Le 10 août 2018, le comité des droits de l'homme, instance des Nations unies, a rendu une constatation relative à l'affaire Baby Loup. Cette affaire avait été commentée sous toutes ses coutures par les partisans d'une laïcité stricte. On croyait cette affaire rangée au fin fond des armoires des juristes adeptes de débats sans issues mais c'était évidemment, sans compter sur l'intervention du Comité.

Qu'avait jugé la Cour de Cassation en 2015 ?

Dans l'épilogue juridique français, la Cour de Cassation avait jugé, le 25 juin 2015, le licenciement de Fatima Afif, salariée voilée de la crèche privée Baby Loup comme valide.

Elle confirme que la salariée avait bien violé le règlement intérieur de l'entreprise qui interdisait le port de signes religieux au sein de la crèche de Chanteloup-les-Vignes (Yvelines). Elle affirme en revanche que le principe de laïcité n'est pas pour autant directement applicable aux salariés d'entreprises privées.

Cette affaire avait mis en lumière les difficultés substantielles inhérentes à la laïcité dans le monde des entreprises privées. La laïcité et l'obligation de neutralité telles qu'entendues en France et dans son corpus juridique ne visent que la sphère publique et étatique.

Quelles étaient les solutions pour la requérante licenciée ?

Mlle Fatima Afif pouvait, après les nombreux recours français saisir la Cour Européenne des Droits de l'Homme.

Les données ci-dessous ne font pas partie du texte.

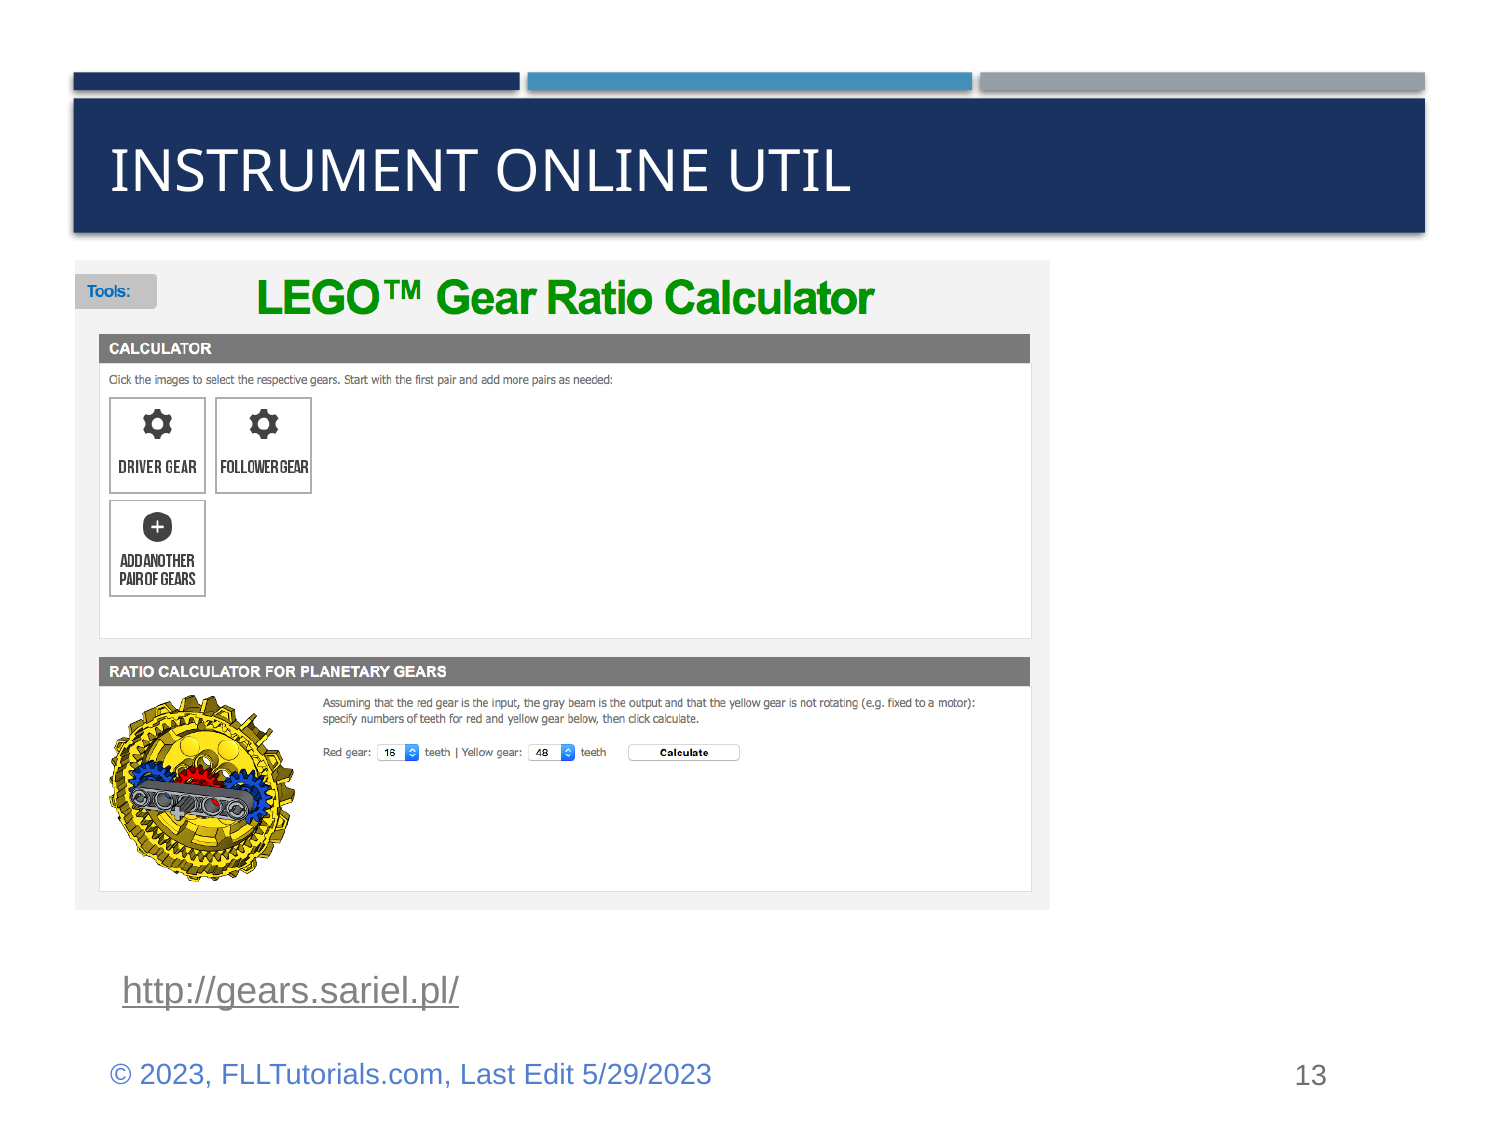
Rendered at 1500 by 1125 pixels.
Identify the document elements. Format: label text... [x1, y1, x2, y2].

footer © 2023, FLLTutorials.com, Last Edit 5/29/2023 [95, 1047, 1025, 1108]
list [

Cependant si cette position a pu être envisagée par ses avocats, en terme de stratégie juridique cela n'aurait pas été le plus approprié. La Cour a une vision de la neutralité laissant une place importante aux cultures nationales. Elle laisse donc une marge nationale d'appréciation significative aux Etats dans ce domaine. Son arrêt de 2015 (CEDH, 2015, Ebrahimian c.

France) rendait d'ailleurs l'espoir de voir une condamnation de la France pour l'affaire Baby Loup plus qu'improbable.

Il restait donc une voie significative pour la salariée licenciée : le Comité des droits de l'homme !

Quelle est la position du Comité ?

Le Comité a estimé dans sa constatation que la salariée licenciée en 2008 avait été victime de discrimination (article 26 du PIDCP) et d'atteinte à sa liberté de manifester sa religion (article 1 du PIDCP).

Cette position réjouira sans doute les partisans de la liberté totale de manifester sa religion y compris sur son lieu de travail.

Une question demeure, la justice française donnera t-elle suite à cette position ?

Si certes la France est partie au PIDCP de 1966, en revanche, les constations du comité n'ont pas de valeur contraignante, nous ne sommes donc pas certains que la salariée voit sa situation révisée.

Reste à souligner que cette position du Comité est conforme à son habitude, distincte de celle de la Cour Européenne et confirme que la laïcité et la neutralité sont encore, au sujet de l'islam, des sujets ambivalents. La conception française ne semble pas partagée par toutes les instances supranationales, peut-être parce que cette conception ne cesse d'être poussée à son paroxysme au point d'en perdre tout pragmatisme.